* _DESCRIPTION OF THE TASK_
Return every line of the data below unchanged, leaving out the pictures.

* _DATA FOR REVIEW_
[Start of section]

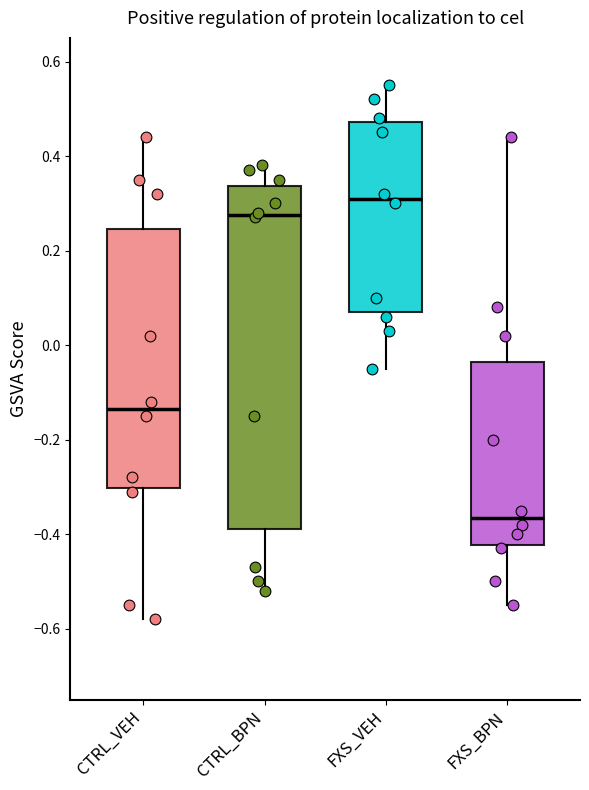

Reading left to right, transcribe this box plot: for each box, give where its median line is, the range the box spans, and where its two whiskers end, as read against the y-axis. The values are not printed on the chart, so give them approximately, as read against the axis.

CTRL_VEH: median -0.14, box -0.30 to 0.24, whiskers -0.58 to 0.44
CTRL_BPN: median 0.28, box -0.38 to 0.34, whiskers -0.52 to 0.38
FXS_VEH: median 0.32, box 0.08 to 0.48, whiskers -0.04 to 0.56
FXS_BPN: median -0.36, box -0.42 to -0.04, whiskers -0.54 to 0.44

[End of section]

* _ANSWER FOR THE TASK_
Reading left to right, transcribe this box plot: for each box, give where its median line is, the range the box spans, and where its two whiskers end, as read against the y-axis. The values are not printed on the chart, so give them approximately, as read against the axis.

CTRL_VEH: median -0.14, box -0.30 to 0.24, whiskers -0.58 to 0.44
CTRL_BPN: median 0.28, box -0.38 to 0.34, whiskers -0.52 to 0.38
FXS_VEH: median 0.32, box 0.08 to 0.48, whiskers -0.04 to 0.56
FXS_BPN: median -0.36, box -0.42 to -0.04, whiskers -0.54 to 0.44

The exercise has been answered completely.